[Saved data entries]
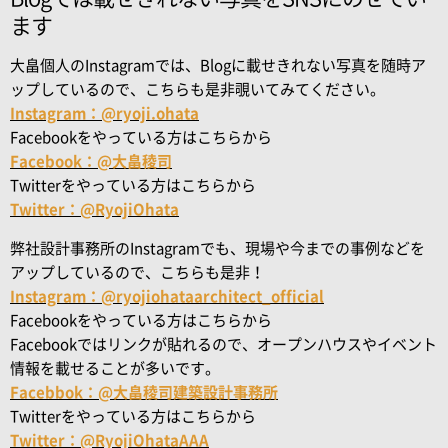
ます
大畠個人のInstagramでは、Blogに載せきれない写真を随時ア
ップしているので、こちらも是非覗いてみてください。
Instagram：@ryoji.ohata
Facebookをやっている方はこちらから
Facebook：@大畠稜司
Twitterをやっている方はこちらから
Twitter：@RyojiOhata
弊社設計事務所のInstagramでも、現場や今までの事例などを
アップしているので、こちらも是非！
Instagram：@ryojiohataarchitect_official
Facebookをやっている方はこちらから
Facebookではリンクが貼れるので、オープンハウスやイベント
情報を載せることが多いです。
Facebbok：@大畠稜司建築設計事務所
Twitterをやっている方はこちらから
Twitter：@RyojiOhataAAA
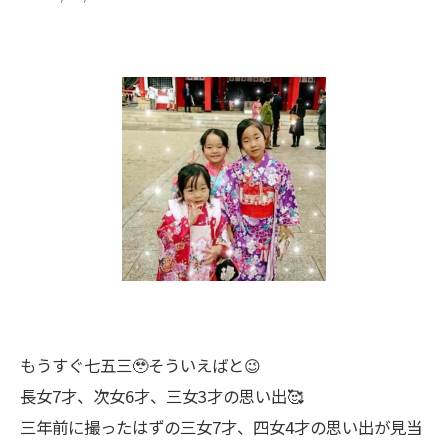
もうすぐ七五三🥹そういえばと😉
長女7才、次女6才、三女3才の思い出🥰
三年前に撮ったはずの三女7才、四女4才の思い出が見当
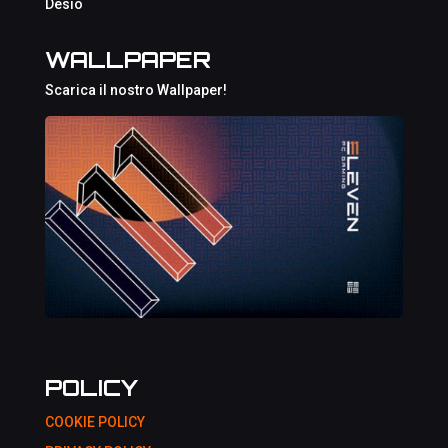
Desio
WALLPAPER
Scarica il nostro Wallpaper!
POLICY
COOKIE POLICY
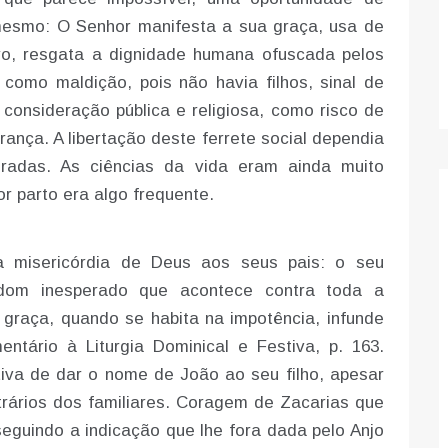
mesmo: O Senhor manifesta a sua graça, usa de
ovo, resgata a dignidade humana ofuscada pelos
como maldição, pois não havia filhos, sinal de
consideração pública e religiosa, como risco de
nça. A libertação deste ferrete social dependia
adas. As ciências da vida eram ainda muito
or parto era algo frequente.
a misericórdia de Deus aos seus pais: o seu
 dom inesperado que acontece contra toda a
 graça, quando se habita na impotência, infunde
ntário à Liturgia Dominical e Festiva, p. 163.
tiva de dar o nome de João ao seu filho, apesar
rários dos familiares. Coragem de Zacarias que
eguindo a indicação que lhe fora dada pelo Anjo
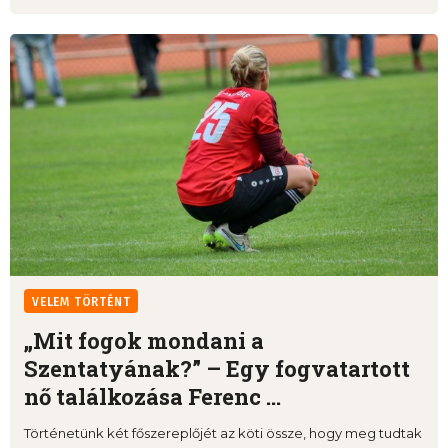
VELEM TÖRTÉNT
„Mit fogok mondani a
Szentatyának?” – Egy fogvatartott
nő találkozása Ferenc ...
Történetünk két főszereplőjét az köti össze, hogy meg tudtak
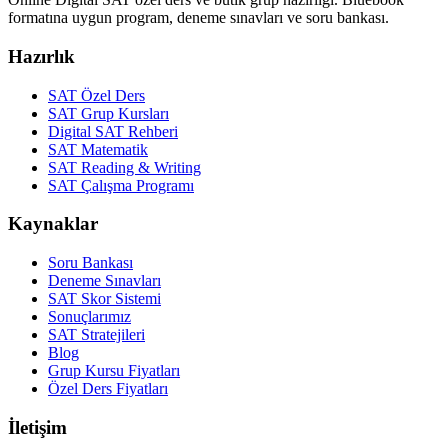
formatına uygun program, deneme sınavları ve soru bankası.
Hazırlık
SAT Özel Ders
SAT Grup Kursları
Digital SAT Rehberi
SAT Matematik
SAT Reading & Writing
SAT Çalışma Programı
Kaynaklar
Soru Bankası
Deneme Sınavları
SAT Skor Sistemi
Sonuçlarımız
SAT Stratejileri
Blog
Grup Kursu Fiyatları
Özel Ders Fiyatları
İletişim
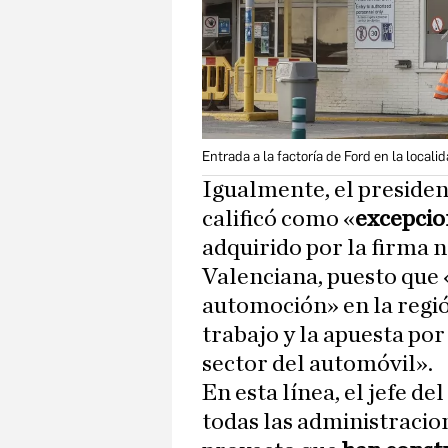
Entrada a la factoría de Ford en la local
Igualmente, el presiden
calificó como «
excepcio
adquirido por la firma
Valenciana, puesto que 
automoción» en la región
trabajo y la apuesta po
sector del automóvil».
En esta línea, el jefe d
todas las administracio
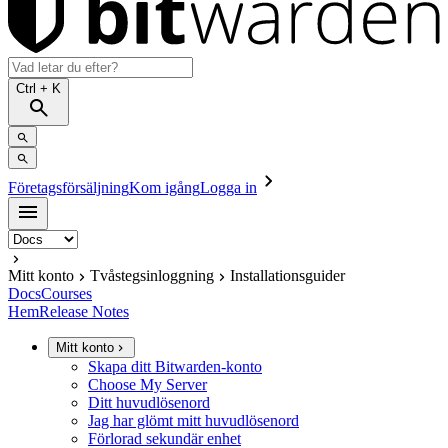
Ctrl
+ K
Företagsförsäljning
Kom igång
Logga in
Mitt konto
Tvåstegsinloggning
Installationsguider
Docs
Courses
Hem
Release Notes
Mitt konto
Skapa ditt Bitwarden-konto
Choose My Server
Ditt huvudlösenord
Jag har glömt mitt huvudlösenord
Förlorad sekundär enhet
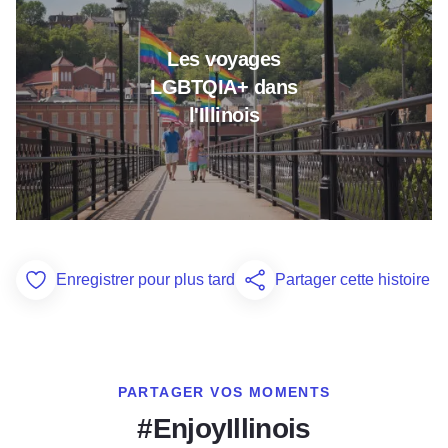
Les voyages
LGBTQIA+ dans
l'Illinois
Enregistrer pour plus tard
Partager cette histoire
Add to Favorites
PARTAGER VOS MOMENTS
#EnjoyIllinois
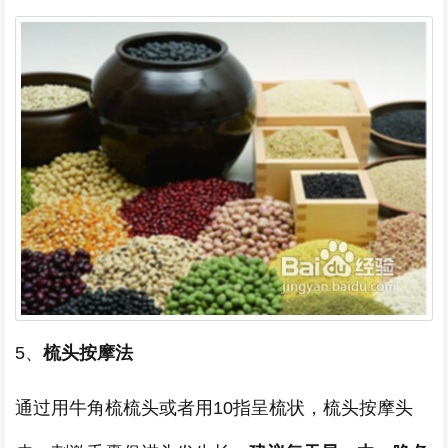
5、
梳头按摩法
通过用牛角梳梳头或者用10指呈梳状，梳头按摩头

Task instructions
How many lines in the data above contain the word "graça"? Reply with only that figure.

Task result
2